(Moledo e Seixas estão no ponto. Temperatura amena, vento
a não transpor o limiar da incomodidade, a gastronomia da D- Rosinha na Gaivota
cada vez mais fiável, as tias queques da Foz e de Lisboa ainda a pairar pelos Algarves,
tempo para usufruir da casa de Seixas da qual as contingências da vida me têm
afastado mais do que o esperado. Tempo para leituras diversas e sobretudo o gozo particular
de um ritmo de vida mais saudável.)
Moledo e Caminha beneficiam, paradoxalmente, por
agora de um declínio de procura que torna tudo mais fácil, situando a população
volante em limiares mais compatíveis com as infraestruturas existentes. Os “habitués” já estão por cá e isso ainda
que não pareça faz parte da sensação de fazer parte de uma tradição. O Rui Feijó
iniciou há pouco residência permanente em Moledo, na sua nova casa, renovada de
um edifício já existente. O Manuel Matos e o Jorge Pinho de Sousa do INESC TEC
já pairam pela praia e imediações e já fazem parte do “povoado”. Outros rostos
conhecidos já se passeiam por aqui, reconheço-os, embora não faça a menor ideia
da sua identidade, mas é agradável regressar às identidades do lazer.
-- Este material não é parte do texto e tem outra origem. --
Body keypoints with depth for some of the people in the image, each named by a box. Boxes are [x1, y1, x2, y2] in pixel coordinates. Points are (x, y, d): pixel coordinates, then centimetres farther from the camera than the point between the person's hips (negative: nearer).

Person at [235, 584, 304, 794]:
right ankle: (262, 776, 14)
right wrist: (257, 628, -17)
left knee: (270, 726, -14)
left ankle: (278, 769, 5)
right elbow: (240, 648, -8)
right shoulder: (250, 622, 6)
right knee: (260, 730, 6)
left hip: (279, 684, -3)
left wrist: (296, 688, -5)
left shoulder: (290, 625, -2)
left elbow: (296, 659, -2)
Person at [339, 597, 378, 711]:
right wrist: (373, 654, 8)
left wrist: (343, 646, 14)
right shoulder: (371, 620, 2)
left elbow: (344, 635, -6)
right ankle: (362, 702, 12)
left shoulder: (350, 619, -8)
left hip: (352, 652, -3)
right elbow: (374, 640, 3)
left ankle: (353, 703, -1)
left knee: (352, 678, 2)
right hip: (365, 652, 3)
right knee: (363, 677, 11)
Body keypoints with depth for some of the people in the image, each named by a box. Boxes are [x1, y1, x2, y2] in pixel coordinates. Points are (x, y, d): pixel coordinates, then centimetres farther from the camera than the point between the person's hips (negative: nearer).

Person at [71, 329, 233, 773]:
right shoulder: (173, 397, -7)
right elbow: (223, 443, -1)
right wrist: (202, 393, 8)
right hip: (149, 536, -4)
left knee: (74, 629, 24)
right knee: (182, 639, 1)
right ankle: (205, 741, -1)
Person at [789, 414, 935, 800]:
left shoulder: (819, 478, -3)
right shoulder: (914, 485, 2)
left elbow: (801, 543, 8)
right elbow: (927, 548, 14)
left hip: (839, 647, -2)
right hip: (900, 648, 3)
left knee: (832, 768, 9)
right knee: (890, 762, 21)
Ontem, fiz seis quilómetros a pé de casa à
praia e pergunto-me por que raio de razão no dia-a-dia de todos os dias me falta
força de vontade para o fazer com mais regularidade, respondendo às exigências
médicas de fazer descer o nível da glicémia para níveis mais compatíveis com os
padrões recomendados. Vou certamente repetir e merece destaque a nova ecovia
entre a praia de Moledo e Vila Praia de Âncora, a infraestrutura certa para andar
a pé ou de bicicleta com os olhos grudados numa paisagem ímpar com o mar, Santa
Tecla e a Ínsua a disputarem a primazia do olhar.
A ideia de oásis, extensiva a um ocidente em
que democracia não é palavra vã, veio-me à cabeça depois de ler hoje de manhã
uma reportagem do El País Semanal sobre o vale de S. Joaquim na Califórnia, em
que o potencial de exportação americano de tudo que é tomate, amêndoa, vinho,
frutas diversas e legumes se alimenta de cerca de 90% de mexicanos ilegais que
cruzam a fronteira (cada vez menos ao contrário do que as fake news de Trump nos sugerem). A reportagem é brutal sobre as
condições a que a agricultura intensiva está a submeter aquele solo, com o ar preenchido
de pesticidas e temperaturas insuportáveis. Mas é também brutal pelos atentados
despudorados à democracia que são no dia-a-dia perpetrados pelos serviços americanos
de controlo da imigração legal e que me faz pensar como é triste não termos
Roberto Bolaño vivo para denunciar com a sua pena mortífera estes atentados ao
mais vulgar sentimento de humanidade.
Não posso também deixar de pensar no quantum
de irracionalidade que é permitir o avanço da agricultura extensiva no Alentejo
da área de influência do Alqueva, só viável com as empresas de mão-de-obra de
Hong-Kong e outras paragens a trazer nepaleses e outras nacionalidades em massa
para vir cumprir, sabe-se lá em que condições, a safra da colheita.
E, obviamente, pensar como o respeito mais elementar
pela democracia e suas regras de humanidade vai criando oásis num mundo
devastado pela destruição massiva desses valores.